Now that would be a walkabout!

When I approached Chicago I encountered their "tollway." Even though this road is somewhat irritating, stopping, unless you have an express pass, every couple of miles to pay a toll. Is this to deter people from driving? Clearly people aren't concerned by the show of traffic around me. Do people even think of the environment when they are driving through these tolls, or are they just irritated by the inconvenience of it all?

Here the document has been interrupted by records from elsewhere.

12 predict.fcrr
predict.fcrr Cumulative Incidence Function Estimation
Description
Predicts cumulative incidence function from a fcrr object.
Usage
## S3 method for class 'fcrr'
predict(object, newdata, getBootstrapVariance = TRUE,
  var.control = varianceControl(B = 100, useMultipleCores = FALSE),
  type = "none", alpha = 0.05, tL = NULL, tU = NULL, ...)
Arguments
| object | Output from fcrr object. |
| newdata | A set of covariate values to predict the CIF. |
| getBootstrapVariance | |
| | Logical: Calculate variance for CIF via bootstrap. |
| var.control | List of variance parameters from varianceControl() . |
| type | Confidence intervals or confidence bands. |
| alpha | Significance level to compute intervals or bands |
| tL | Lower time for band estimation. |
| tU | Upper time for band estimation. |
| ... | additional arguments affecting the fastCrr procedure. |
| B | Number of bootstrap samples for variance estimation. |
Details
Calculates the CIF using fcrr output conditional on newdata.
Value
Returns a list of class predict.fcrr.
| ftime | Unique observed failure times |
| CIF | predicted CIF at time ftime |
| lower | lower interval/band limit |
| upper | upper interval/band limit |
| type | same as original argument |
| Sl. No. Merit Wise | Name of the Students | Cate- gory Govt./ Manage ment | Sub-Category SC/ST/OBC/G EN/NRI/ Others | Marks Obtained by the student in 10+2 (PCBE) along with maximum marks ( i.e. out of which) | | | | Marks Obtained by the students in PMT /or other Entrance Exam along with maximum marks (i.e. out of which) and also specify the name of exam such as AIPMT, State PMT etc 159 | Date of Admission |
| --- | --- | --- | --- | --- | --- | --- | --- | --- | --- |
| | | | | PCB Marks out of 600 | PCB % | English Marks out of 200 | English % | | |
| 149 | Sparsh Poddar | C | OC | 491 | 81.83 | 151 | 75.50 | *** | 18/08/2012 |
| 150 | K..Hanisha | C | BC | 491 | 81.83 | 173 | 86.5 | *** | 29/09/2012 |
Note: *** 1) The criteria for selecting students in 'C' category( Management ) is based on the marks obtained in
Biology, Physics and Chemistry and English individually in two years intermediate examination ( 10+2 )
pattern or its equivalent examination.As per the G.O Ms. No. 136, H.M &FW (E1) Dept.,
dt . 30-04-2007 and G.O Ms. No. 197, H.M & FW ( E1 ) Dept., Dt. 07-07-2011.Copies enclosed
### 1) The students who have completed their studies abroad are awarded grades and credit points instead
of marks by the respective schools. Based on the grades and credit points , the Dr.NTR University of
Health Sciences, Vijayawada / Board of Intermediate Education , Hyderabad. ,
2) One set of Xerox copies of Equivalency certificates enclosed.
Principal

After leaving Chicago I headed to Wisconsin, and again there was a vast change in the landscape and way of life. Back to farm land. The farms in Wisconsin were so neat. They had this comforting aspect to them. I thought how it would be interesting to talk to the people that lived there and even lend a hand for a while. Once again wind turbines began to dominate the landscape. The farms were different than the ones I saw in Pennsylvania, Ohio, Iowa, Illinois and Indiana. The shape of the land changed too. More rock boulders are visible along the road way that reminded me of the highways in Connecticut and Massachusetts.

The bluffs that arose as you headed north along the Mississippi were  a striking change in the landscape. the bluffs arise out of the earth and seem to grow as you drive toward the Upper Mississippi. Maiden Rock is awe inspiring towering over head as you stand and look up at it, eagles soaring over the top.  Driving into Minnesota, the land of 10,000 lakes there appears to be water everywhere, so clean, crisp and blue. Lake City is touted to be the birthplace of water skiing. Lake City is also the first city I came across that seemed worn out. I rarely went into the larger cities or towns, but this one just struck me as being tired and worn down. The tourist areas are well kept, clean and vibrant but the back part shows a different life. Changes in lifestyle and economic base clearly visible.

Onto St. Paul and the rest of my journey west.